TASK INSTRUCTIONS.
Identify and copy all lines of the material where the string "models" is found.

EXERCISE DATA.
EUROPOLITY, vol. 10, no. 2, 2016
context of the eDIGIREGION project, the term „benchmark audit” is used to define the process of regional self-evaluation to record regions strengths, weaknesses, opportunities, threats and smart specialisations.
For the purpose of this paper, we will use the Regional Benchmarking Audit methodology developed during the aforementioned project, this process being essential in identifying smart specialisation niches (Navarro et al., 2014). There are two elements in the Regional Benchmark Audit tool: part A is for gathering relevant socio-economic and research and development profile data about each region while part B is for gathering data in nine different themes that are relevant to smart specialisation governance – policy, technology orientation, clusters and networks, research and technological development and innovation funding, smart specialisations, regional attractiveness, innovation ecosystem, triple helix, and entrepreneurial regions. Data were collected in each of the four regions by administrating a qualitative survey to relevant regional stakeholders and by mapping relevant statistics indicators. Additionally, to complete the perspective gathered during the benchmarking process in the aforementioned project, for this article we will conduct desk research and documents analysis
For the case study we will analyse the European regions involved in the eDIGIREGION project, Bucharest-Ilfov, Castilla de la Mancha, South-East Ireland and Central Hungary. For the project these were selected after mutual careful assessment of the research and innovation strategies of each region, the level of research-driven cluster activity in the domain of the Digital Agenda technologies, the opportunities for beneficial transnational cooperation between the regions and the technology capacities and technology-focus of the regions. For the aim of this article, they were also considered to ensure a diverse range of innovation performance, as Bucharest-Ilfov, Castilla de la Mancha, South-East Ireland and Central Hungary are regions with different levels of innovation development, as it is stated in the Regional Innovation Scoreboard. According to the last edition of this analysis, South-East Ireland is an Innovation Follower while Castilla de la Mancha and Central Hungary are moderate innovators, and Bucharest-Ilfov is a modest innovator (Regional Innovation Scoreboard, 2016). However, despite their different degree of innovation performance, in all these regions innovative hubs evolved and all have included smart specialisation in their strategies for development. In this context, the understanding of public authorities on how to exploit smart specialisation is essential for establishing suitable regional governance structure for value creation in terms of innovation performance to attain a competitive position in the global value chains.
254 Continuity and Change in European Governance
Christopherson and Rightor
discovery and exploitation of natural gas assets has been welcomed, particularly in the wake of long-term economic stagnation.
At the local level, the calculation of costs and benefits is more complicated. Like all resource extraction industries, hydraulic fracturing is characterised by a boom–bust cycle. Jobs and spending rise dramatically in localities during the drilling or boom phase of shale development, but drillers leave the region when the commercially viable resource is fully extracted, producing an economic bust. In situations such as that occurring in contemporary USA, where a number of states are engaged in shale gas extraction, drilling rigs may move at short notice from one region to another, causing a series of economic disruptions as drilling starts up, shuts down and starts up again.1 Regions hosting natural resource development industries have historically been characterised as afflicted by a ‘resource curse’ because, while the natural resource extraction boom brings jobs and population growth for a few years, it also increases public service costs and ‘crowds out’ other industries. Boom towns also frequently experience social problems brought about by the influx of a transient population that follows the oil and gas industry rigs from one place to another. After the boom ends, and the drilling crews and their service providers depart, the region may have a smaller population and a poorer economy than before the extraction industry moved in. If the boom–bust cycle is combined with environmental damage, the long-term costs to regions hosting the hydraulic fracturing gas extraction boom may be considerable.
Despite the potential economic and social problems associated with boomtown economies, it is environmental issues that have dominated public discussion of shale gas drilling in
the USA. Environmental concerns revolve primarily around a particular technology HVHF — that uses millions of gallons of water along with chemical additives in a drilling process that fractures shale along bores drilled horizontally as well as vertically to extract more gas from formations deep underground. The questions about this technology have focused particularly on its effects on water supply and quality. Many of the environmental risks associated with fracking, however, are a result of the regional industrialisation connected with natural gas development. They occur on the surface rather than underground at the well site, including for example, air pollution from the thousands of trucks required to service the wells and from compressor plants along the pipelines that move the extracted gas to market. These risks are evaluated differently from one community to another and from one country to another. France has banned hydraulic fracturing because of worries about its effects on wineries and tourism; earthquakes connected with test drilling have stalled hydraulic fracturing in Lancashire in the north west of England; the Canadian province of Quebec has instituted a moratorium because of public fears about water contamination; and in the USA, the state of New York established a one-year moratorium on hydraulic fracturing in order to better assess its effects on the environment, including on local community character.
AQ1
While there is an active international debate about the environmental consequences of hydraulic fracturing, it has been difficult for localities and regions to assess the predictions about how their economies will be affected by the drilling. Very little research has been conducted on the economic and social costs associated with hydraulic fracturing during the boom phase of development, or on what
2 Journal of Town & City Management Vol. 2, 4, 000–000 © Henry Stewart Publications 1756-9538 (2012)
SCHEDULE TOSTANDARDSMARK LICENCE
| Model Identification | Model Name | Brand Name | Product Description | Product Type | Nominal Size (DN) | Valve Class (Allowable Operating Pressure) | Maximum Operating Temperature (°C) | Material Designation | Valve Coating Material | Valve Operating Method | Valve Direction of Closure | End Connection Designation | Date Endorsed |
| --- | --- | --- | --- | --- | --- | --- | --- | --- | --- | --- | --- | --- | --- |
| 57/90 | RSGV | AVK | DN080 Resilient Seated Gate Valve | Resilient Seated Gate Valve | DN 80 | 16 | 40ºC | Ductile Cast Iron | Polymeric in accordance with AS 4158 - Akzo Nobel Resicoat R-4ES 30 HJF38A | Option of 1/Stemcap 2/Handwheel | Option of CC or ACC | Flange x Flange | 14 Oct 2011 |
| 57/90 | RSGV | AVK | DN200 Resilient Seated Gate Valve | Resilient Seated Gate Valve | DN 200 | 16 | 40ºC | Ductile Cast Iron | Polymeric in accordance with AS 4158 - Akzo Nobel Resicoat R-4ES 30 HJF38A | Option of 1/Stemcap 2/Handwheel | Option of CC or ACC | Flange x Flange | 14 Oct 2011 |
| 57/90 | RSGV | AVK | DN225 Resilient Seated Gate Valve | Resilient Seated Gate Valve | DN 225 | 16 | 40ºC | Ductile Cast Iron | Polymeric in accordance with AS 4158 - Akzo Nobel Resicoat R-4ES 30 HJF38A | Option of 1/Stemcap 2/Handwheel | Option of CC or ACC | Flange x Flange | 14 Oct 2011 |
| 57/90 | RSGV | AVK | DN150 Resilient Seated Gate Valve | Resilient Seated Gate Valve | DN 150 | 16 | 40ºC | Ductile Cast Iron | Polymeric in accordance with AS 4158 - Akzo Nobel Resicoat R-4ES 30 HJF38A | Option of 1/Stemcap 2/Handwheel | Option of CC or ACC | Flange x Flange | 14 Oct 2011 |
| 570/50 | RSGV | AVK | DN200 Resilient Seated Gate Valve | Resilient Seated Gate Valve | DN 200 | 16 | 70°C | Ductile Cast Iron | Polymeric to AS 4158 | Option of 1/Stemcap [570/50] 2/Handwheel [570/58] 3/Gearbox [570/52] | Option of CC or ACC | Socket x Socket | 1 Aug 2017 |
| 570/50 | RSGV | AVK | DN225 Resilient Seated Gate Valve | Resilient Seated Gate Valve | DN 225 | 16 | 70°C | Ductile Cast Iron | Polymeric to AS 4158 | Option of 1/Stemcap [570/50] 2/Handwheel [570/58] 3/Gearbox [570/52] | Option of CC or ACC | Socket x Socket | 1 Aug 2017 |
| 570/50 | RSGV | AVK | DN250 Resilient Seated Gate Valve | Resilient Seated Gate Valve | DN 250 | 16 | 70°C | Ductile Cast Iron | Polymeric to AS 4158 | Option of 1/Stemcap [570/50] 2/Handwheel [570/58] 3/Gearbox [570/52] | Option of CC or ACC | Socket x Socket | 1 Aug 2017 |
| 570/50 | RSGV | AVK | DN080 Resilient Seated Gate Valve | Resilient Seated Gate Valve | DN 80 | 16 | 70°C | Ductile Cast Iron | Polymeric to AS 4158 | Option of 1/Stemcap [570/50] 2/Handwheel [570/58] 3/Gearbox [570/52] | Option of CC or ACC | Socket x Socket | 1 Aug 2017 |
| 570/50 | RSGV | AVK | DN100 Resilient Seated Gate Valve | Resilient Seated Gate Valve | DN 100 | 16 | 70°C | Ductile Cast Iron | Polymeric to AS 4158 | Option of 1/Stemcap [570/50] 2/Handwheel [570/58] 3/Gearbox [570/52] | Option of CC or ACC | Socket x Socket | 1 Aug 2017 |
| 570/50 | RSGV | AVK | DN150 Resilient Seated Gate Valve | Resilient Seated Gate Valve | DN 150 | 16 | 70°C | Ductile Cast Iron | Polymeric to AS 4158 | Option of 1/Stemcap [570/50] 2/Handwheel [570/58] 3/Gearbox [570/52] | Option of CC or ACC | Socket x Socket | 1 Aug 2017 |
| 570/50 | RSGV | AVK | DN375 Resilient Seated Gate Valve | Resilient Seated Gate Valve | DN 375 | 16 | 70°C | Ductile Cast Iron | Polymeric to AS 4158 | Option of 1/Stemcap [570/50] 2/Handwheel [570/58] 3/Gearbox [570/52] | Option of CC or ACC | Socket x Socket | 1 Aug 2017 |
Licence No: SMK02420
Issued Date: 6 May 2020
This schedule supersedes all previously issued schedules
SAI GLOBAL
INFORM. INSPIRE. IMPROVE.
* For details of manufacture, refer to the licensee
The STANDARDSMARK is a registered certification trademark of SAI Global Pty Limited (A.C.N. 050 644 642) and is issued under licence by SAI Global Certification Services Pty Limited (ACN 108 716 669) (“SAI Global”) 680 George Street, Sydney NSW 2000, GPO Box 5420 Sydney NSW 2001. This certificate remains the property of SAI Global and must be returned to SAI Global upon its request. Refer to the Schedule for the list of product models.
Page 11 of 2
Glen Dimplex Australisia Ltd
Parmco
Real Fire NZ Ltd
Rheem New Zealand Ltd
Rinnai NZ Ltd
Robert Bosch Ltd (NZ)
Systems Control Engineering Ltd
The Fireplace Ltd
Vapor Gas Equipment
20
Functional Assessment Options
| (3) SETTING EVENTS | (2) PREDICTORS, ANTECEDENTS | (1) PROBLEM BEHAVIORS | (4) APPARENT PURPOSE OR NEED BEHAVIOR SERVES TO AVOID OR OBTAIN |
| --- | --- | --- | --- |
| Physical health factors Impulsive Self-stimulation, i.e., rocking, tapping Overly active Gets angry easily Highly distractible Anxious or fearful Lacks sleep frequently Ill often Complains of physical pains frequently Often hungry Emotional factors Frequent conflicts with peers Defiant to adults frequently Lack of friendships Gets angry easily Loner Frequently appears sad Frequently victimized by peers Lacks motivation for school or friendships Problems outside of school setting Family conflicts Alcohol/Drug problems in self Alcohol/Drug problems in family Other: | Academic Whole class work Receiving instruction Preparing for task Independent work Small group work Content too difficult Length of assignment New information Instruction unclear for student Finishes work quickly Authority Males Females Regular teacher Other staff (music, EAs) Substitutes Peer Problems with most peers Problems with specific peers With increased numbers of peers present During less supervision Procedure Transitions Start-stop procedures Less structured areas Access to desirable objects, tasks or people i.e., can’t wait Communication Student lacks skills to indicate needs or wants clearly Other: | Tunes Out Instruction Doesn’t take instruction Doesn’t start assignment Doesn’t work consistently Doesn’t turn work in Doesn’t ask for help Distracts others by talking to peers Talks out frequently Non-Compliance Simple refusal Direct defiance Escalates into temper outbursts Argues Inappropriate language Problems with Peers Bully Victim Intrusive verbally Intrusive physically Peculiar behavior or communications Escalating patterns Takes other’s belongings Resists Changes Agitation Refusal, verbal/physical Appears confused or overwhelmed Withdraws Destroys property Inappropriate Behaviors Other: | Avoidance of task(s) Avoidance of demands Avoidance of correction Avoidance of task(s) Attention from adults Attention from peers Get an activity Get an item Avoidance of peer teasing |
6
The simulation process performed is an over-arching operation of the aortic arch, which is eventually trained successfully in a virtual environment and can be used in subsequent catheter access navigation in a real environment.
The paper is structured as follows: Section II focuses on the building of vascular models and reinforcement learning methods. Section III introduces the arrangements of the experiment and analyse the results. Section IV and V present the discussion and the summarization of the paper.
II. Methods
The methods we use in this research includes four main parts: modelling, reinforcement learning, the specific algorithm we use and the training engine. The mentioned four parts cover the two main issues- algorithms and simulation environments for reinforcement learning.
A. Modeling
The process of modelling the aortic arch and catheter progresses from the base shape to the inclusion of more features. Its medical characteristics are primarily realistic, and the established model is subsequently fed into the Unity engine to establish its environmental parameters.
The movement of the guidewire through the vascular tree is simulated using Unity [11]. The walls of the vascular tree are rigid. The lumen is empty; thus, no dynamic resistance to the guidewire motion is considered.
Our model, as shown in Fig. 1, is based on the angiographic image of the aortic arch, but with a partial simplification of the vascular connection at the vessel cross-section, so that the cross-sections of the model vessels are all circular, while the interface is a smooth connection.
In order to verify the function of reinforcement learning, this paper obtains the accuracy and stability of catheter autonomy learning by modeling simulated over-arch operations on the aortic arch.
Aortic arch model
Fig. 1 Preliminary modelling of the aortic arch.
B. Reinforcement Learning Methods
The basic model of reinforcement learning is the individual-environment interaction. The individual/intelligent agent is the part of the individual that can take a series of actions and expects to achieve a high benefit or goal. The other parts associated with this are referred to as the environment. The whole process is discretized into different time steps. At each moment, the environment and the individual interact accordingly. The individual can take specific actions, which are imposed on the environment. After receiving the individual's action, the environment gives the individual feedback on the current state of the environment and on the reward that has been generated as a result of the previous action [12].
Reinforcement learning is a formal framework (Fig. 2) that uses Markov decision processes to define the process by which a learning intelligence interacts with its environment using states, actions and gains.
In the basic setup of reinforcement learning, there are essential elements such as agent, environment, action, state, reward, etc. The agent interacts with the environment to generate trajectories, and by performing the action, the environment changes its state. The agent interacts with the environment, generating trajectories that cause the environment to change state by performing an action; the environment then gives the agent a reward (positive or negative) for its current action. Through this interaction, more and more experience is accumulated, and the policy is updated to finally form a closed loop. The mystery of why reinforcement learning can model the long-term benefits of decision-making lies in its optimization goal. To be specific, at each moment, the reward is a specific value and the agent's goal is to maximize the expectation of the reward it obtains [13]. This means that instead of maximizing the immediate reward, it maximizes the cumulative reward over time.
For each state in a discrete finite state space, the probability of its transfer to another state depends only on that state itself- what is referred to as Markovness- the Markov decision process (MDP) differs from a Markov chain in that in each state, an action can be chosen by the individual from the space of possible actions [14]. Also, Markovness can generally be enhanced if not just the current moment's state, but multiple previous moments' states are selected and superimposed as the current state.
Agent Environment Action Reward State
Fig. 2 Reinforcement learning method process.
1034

REPLY.
The STANDARDSMARK is a registered certification trademark of SAI Global Pty Limited (A.C.N. 050 644 642) and is issued under licence by SAI Global Certification Services Pty Limited (ACN 108 716 669) (“SAI Global”) 680 George Street, Sydney NSW 2000, GPO Box 5420 Sydney NSW 2001. This certificate remains the property of SAI Global and must be returned to SAI Global upon its request. Refer to the Schedule for the list of product models.
The paper is structured as follows: Section II focuses on the building of vascular models and reinforcement learning methods. Section III introduces the arrangements of the experiment and analyse the results. Section IV and V present the discussion and the summarization of the paper.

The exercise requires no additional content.